Sur un plan interne, une réflexion a déjà été menée par la France sur la lutte contre le terrorisme grâce au travail interministériel entamé en 2005, qui a
permis la rédaction d'un livre blanc sur la sécurité intérieure face au terrorisme dont un exemplaire est à votre disposition aujourd'hui.
Cette réflexion française a abouti à des mesures concrètes intégrées dans la loi du 23 janvier 2006 :
- aggravation des peines de l'association de malfaiteurs en vue de préparer des actes de terrorisme afin d'assurer une répression adaptée face à des
agissements qui sont au plus près de l'accomplissement d'une action meurtrière,
- centralisation de l'application des peines, qui constitue l'achèvement de la centralisation des poursuites et de l'instruction et du jugement précédemment
mise en place par la loi du 9 septembre 1986.
Cette centralisation post sentencielle est apparue indispensable afin d'assurer l'homogénéité du traitement de la détention des terroristes condamnés. En
effet, au stade de l'application des peines, un regard unique doit être porté sur les membres d'une organisation démantelée, afin que des décisions
cohérentes soient rendues, sans considération du lieu de détention des intéressés.
La présence aujourd'hui du juge de l'application des peines français en charge des détenus terroristes permettra, si vous le voulez, un échange sur la mise
en oeuvre de cette nouvelle centralisation.
Les initiatives prises au cours de ces dernières années ne doivent pas faire oublier que la réflexion sur le sujet doit toujours être en mouvement.
A ce titre, la mise en place d'un réseau de magistrats de différents pays en charge de la lutte contre le terrorisme m'est apparu être un nouveau vecteur
indispensable.
Par cette ouverture, par cet échange, par cette réflexion commune qui aujourd'hui, grâce à votre présence, rassemble diverses régions du monde, j'ai souhaité
que nos différences soient dépassées, que notre cohésion soit renforcée.
Nous serons plus forts dans la lutte contre le terrorisme en étant ensemble et en acquérant une meilleure connaissance de l'organisation de la lutte dans
chacun de nos pays.
Aujourd'hui, doivent être abordés les sujets techniques que sont l'association de malfaiteurs en vue de préparer des actes de terrorisme et l'exploitation du
renseignement en procédure judiciaire.
L'association de malfaiteur terroriste, permet de poursuivre les terroristes avant la commission d'actions violentes, c'est à mon sens le socle même de la
prévention du terrorisme.
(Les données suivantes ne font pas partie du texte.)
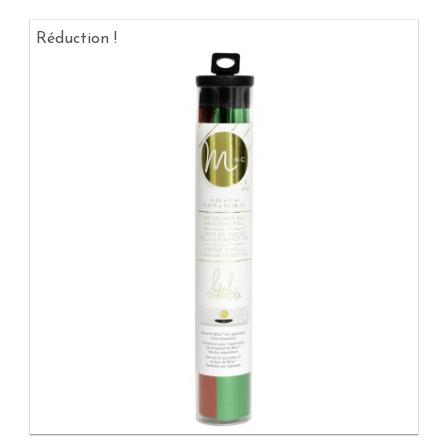
Réduction !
Les magistrats français sont prêts sur ce point à faire partager leurs expériences.
Concernant le deuxième thème vous serez sans doute nombreux à vous interroger sur les conditions dans lesquelles il est possible d'intégrer les
renseignements obtenus par divers canaux dans des procédures judiciaires. Cette question est en effet fondamentale. Il n'y a pas de lutte efficace contre le
terrorisme sans renseignement, mais l'exploitation de celui-ci dans un cadre judiciaire doit concilier la protection des sources, le principe du
contradictoire et le respect des droits de la défense, c'est dire combien cette question est fondamentale et mérite débat.
D'autres questions pourront être évoquées à l'avenir si vous le décidez, dans le cadre de ce réseau, comme le financement du terrorisme ou le prosélytisme en
milieu carcéral.
J'ai pris 'initiative de cette rencontre mais j'aimerais que la prochaine réunion de ce nouveau réseau puisse être organisée dans un de vos pays.
Je vous souhaite des échanges les plus fructueux et les plus riches.